"""
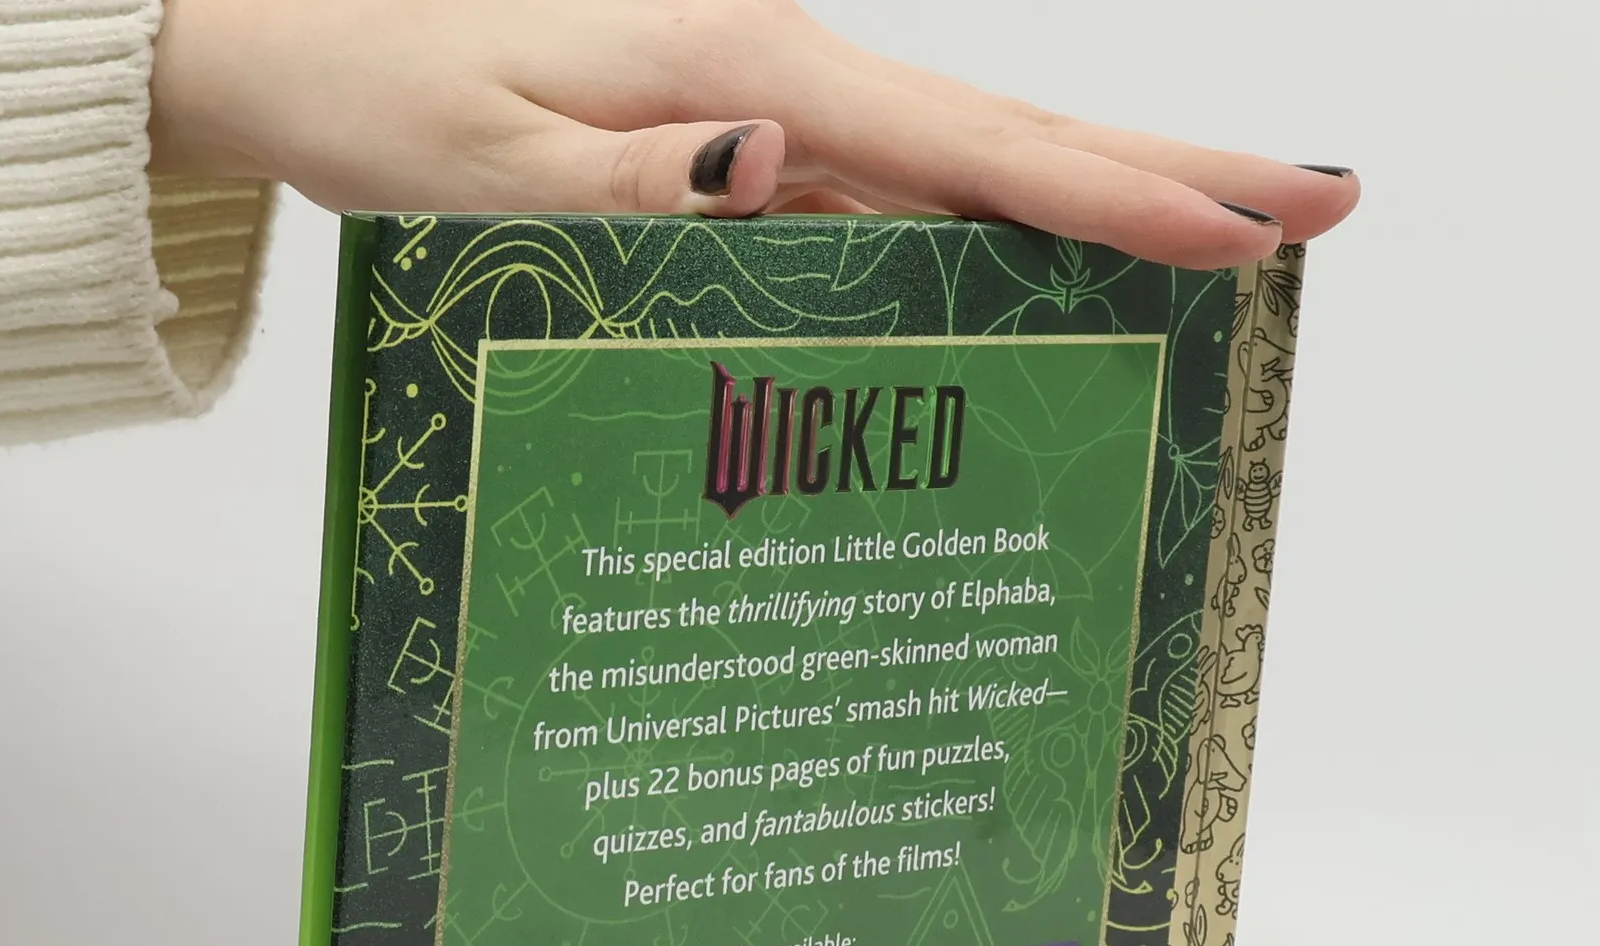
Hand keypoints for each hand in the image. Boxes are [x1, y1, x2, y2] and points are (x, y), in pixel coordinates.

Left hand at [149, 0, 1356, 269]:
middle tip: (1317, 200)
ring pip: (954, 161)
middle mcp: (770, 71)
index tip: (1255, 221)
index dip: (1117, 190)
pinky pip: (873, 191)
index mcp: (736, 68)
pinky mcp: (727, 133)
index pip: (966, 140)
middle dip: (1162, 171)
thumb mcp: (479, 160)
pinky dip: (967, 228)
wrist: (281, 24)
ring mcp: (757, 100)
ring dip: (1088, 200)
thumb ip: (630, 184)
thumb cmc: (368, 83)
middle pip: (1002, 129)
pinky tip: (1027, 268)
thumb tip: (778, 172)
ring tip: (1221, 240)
"""
"""
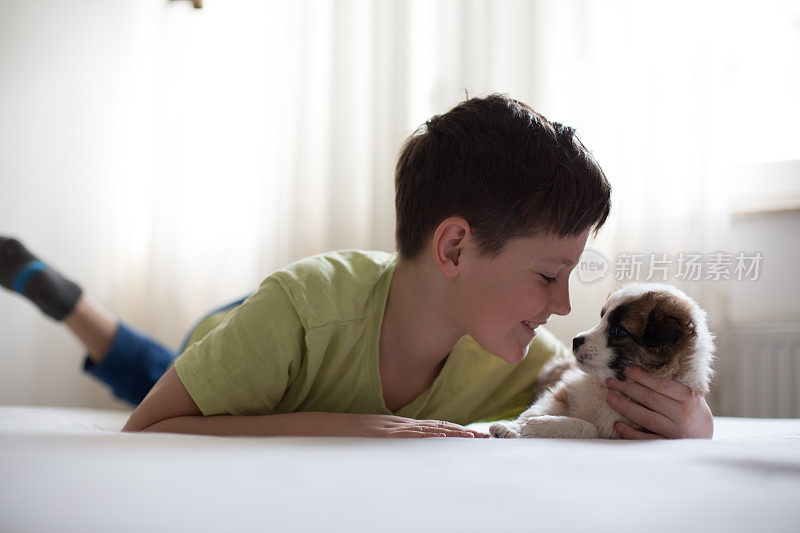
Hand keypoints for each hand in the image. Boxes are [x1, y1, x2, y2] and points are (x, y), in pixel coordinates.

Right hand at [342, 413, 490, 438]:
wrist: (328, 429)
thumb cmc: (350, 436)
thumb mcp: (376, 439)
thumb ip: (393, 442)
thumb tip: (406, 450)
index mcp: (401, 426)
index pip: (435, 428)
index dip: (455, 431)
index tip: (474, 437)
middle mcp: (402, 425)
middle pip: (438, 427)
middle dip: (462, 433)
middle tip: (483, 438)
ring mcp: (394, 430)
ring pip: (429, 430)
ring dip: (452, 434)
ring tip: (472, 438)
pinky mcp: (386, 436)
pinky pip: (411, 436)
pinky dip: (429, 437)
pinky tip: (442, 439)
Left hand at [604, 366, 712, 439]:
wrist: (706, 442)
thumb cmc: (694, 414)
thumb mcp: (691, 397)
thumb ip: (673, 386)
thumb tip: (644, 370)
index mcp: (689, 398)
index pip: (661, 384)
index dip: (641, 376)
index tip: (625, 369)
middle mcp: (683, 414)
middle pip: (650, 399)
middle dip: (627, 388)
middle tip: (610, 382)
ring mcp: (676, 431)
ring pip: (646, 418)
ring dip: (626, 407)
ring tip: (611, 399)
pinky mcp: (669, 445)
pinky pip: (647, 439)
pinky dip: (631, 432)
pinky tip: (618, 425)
"""
"""
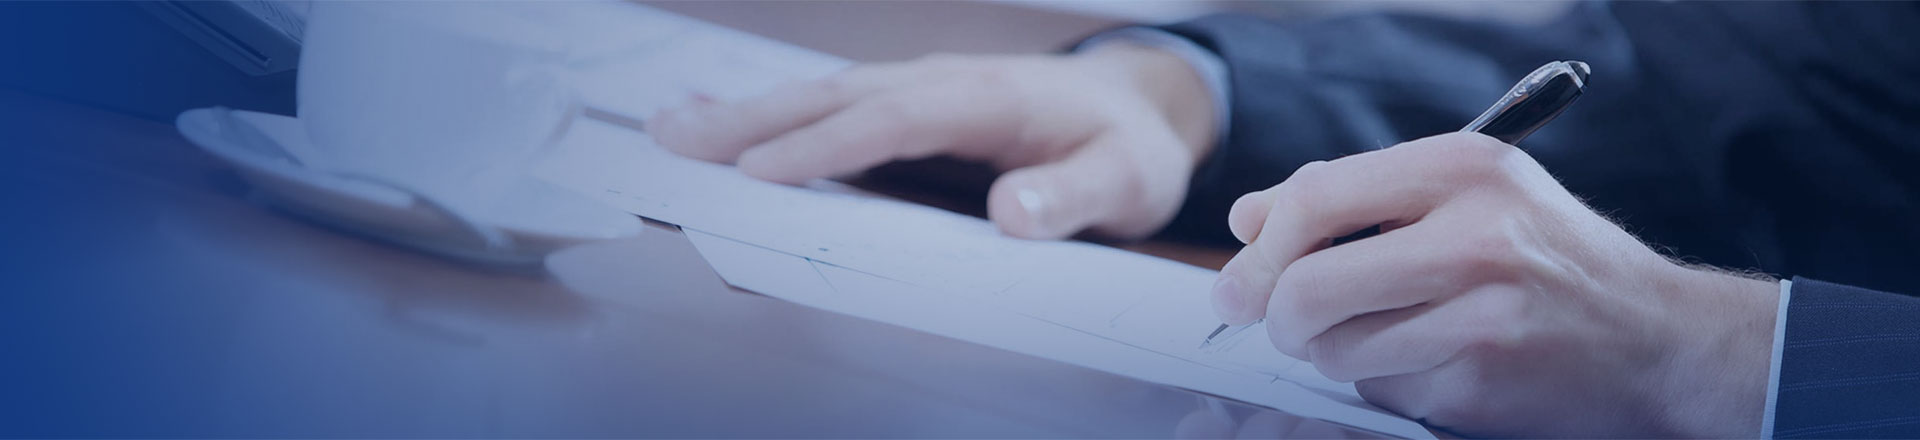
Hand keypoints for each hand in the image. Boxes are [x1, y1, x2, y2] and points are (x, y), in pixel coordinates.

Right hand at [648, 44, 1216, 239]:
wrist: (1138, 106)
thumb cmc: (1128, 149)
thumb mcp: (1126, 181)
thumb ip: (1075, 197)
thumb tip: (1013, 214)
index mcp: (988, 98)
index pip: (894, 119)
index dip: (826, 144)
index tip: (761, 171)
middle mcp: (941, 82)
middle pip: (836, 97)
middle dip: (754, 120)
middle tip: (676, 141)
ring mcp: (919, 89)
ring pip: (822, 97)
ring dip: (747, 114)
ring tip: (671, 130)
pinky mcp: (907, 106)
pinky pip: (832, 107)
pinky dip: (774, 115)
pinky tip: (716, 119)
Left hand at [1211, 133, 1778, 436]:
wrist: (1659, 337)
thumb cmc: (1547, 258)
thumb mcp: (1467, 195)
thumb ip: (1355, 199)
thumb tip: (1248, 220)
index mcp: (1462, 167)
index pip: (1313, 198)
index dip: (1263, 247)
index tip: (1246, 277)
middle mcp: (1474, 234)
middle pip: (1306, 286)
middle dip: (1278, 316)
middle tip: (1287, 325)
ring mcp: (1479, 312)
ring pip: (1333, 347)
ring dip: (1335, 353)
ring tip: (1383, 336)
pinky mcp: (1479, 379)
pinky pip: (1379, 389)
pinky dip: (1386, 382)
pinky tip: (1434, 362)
"""
=== Assigned task ===
From the records above, retype only the lines starting at the line that contains "index dip: (1117, 190)" and ending at the line that contains "thumb ip: (630, 184)", both included.

=== Response below ===
index dip: (1117, 190)
pinky pip: (873, 191)
index mcp: (736, 68)
pinky mcp: (727, 133)
index pip: (966, 140)
middle dip: (1162, 171)
thumb mcp: (479, 160)
pinky dip: (967, 228)
wrist: (281, 24)
ring mcp: (757, 100)
ring dip: (1088, 200)
thumb ip: (630, 184)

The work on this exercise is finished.